The seller would take ore from a productive mine and carefully scatter it about his non-productive property in hopes of closing a sale on the claim. Others might take a shotgun, load the charge with gold dust and blast the walls of the shaft, impregnating them with particles of gold. Gold was malleable and would imbed itself into the rock, giving the worthless claim a highly mineralized façade.
The smart buyer might bring along his own geologist. Not surprisingly, many times an entire community would plot against the buyer since the economic stability of a region might hinge on the successful sale.
A buyer came to Arizona around 1900 to investigate a property near Prescott owned by an old prospector who saw an opportunity to turn a tidy profit.
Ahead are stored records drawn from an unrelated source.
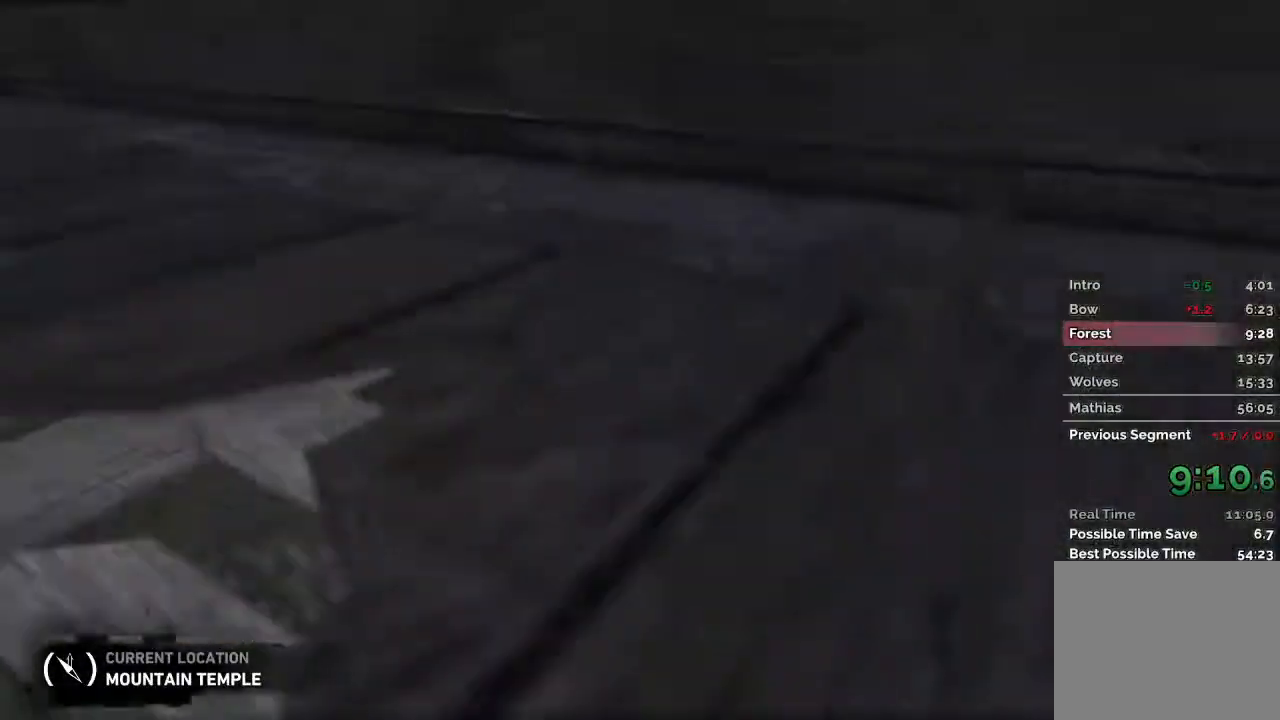
{"keys": ["w"], "mouse": [], "events": []}
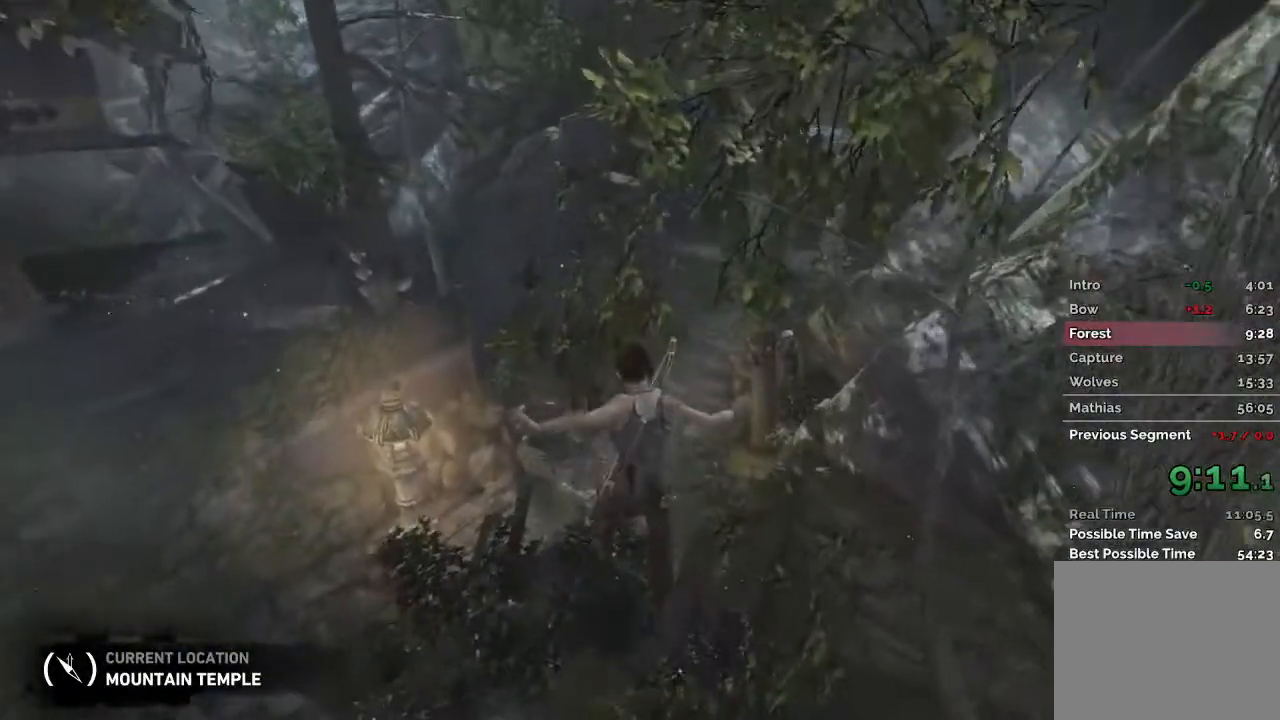
{"keys": ["space", "w"], "mouse": [], "events": [[233, "space", "down"], [317, "space", "up"], [417, "space", "down"]]}
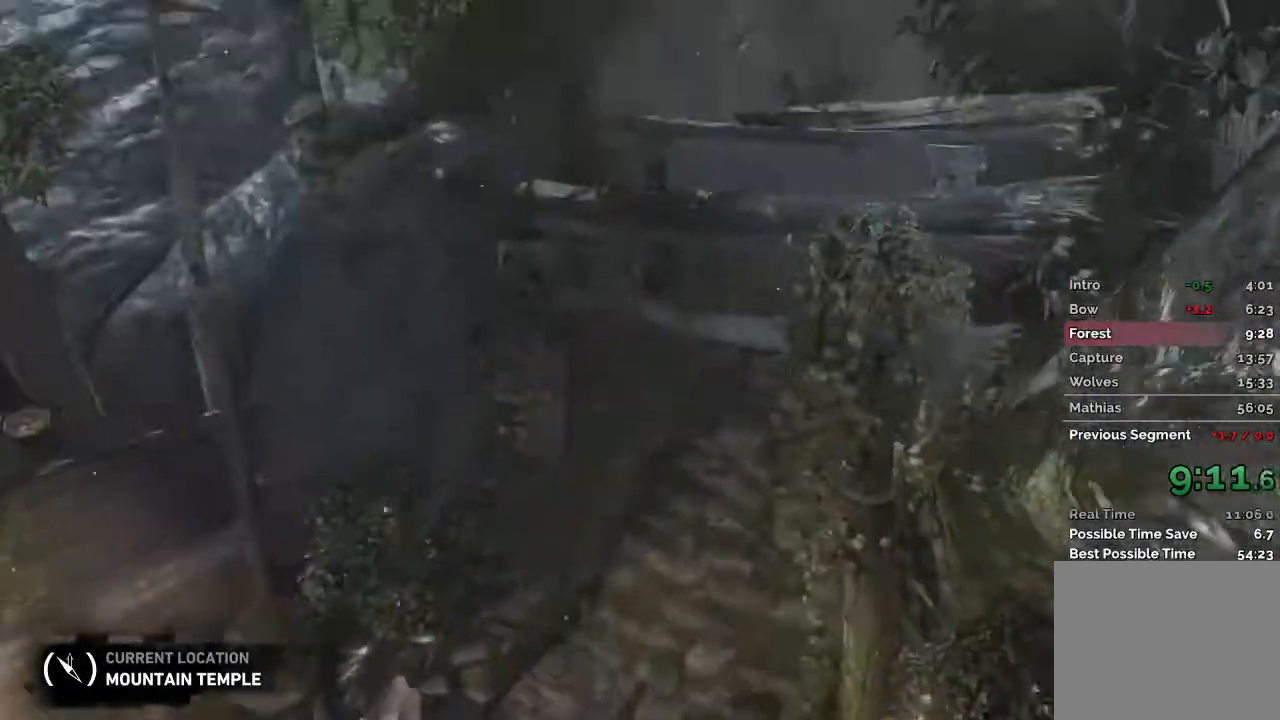
{"keys": ["w"], "mouse": [], "events": [[17, "space", "up"], [350, "d", "down"], [500, "d", "up"]]}
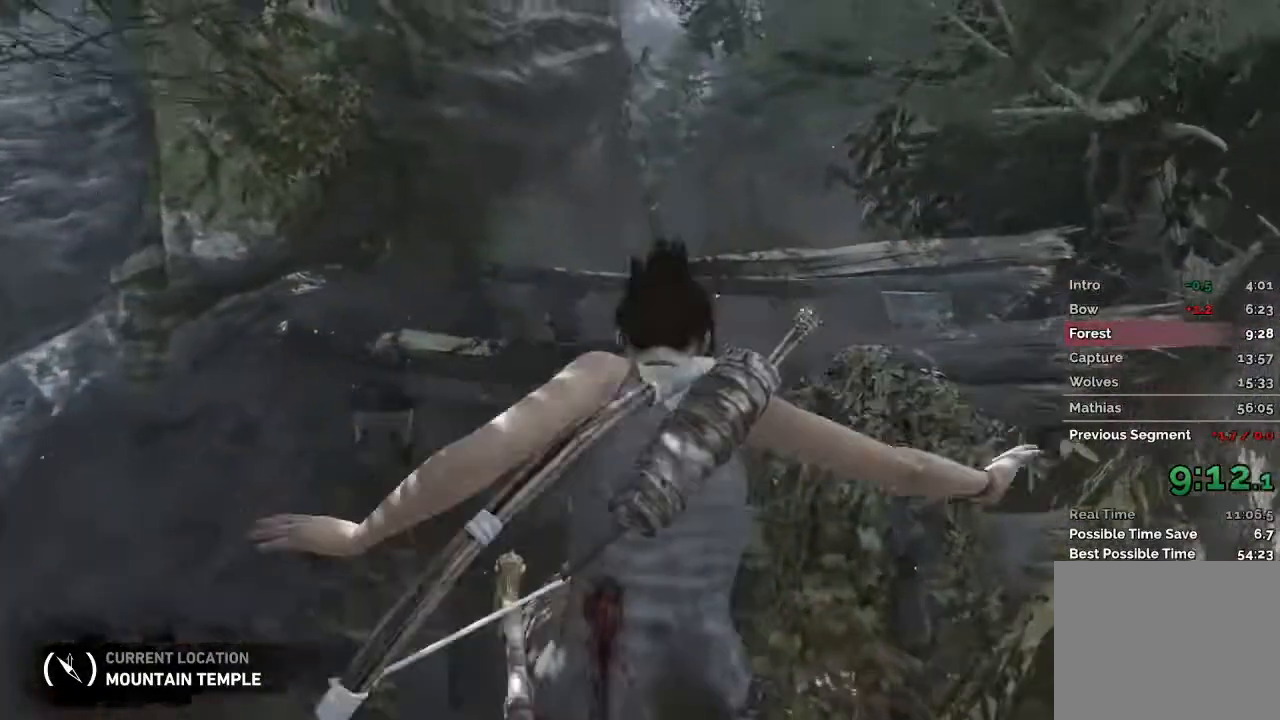
{"keys": ["w"], "mouse": [], "events": []}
He carefully salted his mine with his 12-guage shotgun, replacing the lead balls in the shells with fine placer gold. Then he peppered the walls with gold.
When the easterners arrived they were accompanied by a young mining engineer fresh out of college. The mine was inspected and the salted ore was taken to be assayed. The old man looked on with curiosity as they examined the specimens, then rushed excitedly to the assayer’s office to learn the value. They returned the next day and showed the report to the old prospector, who was so over-whelmed glowing assay he refused to sell his worthless claim.